“Genius on wheels.”
– Niki Lauda –
Double world rally champion and four time winner of the Monte Carlo Rally, Walter Röhrl is without doubt one of the best drivers in the history of motorsport. In Italy he was elected “Rally Driver of the Century”. A jury of 100 motorsport experts from all over the world voted him “Best Rally Driver of all Time”. Rally driver colleagues in France declared him “Driver of the Millennium”. Even triple world champion Grand Prix driver Niki Lauda has described him as a “genius on wheels”; but it is not only Röhrl’s skill behind the wheel that has made him a legend.
Röhrl claimed his first major title, the 1974 European Rally Championship, driving a works Opel Ascona A. The following year he scored the first world rally victory for himself and Opel on the grueling Acropolis Rally, before moving south of the Alps to join Fiat, where he won the World Rally Championship for the first time in 1980. He then made his way back to Opel in 1982, snatching his second world championship crown away from Audi’s Michelle Mouton.
Apart from his sheer speed, Röhrl also stood out from his rivals through his perfectionism. While other drivers hung around talking or smoking at a service area, he would remain in his rally car studying the pace notes for the next stage. He would analyze his driving for mistakes after every rally, not wanting to leave anything to chance; and he learned left-foot braking, which was the key to mastering the Audi Quattro, by practicing at night on snow in the Bavarian Forest.
Thanks to rowing and skiing (he might have become a professional skier if he had not taken up motor sport), Röhrl was extremely fit – another advantage over the competition that helped him to concentrate at the highest level over the longest stages.
“My motivation was to show that I can win in any car.”
– Walter Röhrl –
But even perfectionists make mistakes and crashing out of the 1979 San Remo Rally was Röhrl’s darkest day. “The only crash in my career that was my fault,” he said in an interview with Spox.com in 2015; “I was leading in the rain by seven and a half minutes, I never had such a big lead before. But instead of concentrating on the pace notes I was thinking about changing the gearbox. Walking the four kilometers back to the service area all I could think about was committing suicide.”

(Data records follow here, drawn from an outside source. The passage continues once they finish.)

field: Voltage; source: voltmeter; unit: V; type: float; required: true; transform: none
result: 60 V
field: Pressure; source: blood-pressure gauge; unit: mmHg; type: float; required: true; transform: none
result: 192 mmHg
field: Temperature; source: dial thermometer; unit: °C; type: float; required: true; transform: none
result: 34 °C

Röhrl simply wanted to prove that he was the best rally driver in the world. His life’s ambition was to win the Monte Carlo Rally, which he achieved four times in four different cars. In the book “Opel Motorsport mit Tradition”, he said: “My motivation was to show that I can win in any car.” Neither money nor the world championship, which he won twice in 1980 and 1982, were as important.
“A very special blend of sublime talent, unswerving focus
and brutal honesty.”
– Motor Sport, 2002 –
Röhrl is famous for not mincing his words. “All these titles like ‘best driver of all time’, ‘driver of the millennium’; that kind of bullshit means nothing to me,” he says. He even describes himself as “undiplomatic, outspoken and stubborn.” In 1982 for example, while fighting Audi’s Michelle Mouton for the world championship (which he eventually won in the works Opel Ascona 400), he said “It would be a disaster to be beaten by a girl.” While his enthusiasm for PR during his active career could be measured out by the teaspoonful, Röhrl is famous today for his approachability towards fans, even when they turn up unannounced outside his home in Bavaria.

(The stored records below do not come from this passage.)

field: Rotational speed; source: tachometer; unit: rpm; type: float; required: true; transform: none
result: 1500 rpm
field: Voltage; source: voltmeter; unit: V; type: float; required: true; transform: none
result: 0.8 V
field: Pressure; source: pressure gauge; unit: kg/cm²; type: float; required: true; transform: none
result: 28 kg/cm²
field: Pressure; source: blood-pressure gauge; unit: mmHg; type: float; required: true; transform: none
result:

As a race and rally driver, Walter Röhrl is idolized by fans the world over. As an uncompromising sportsman, he enjoys the highest respect of his peers. As a prominent inhabitant of the world of motorsport, he is that rarest of species – a normal person, unafraid to voice his opinion. Perhaps he is best summed up by one of his contemporaries; writing in the British magazine “Motor Sport” in 2002, the former rally co-driver and director of motorsport at British Leyland, John Davenport portrayed Röhrl as a potent mix: “A very special blend of sublime talent, unswerving focus and brutal honesty.”
Since retiring from active competition (apart from some historic rallies), Röhrl has kept his hand in as a brand ambassador and test driver for Porsche. He plans to celebrate his 70th birthday in the same way as the last ten – ski-touring in Austria.
As for the future, Walter Röhrl hopes to take some of the oldtimers from his collection on longer tours of Europe, such as to Scotland or Italy, and he would also like to continue participating in certain historic rallies. “There is this French guy who has got a nicely restored Opel Ascona 400,” muses Röhrl, “he keeps inviting me to drive it. Maybe I should accept, it could be a good car for the ‘Histo-Monte’!”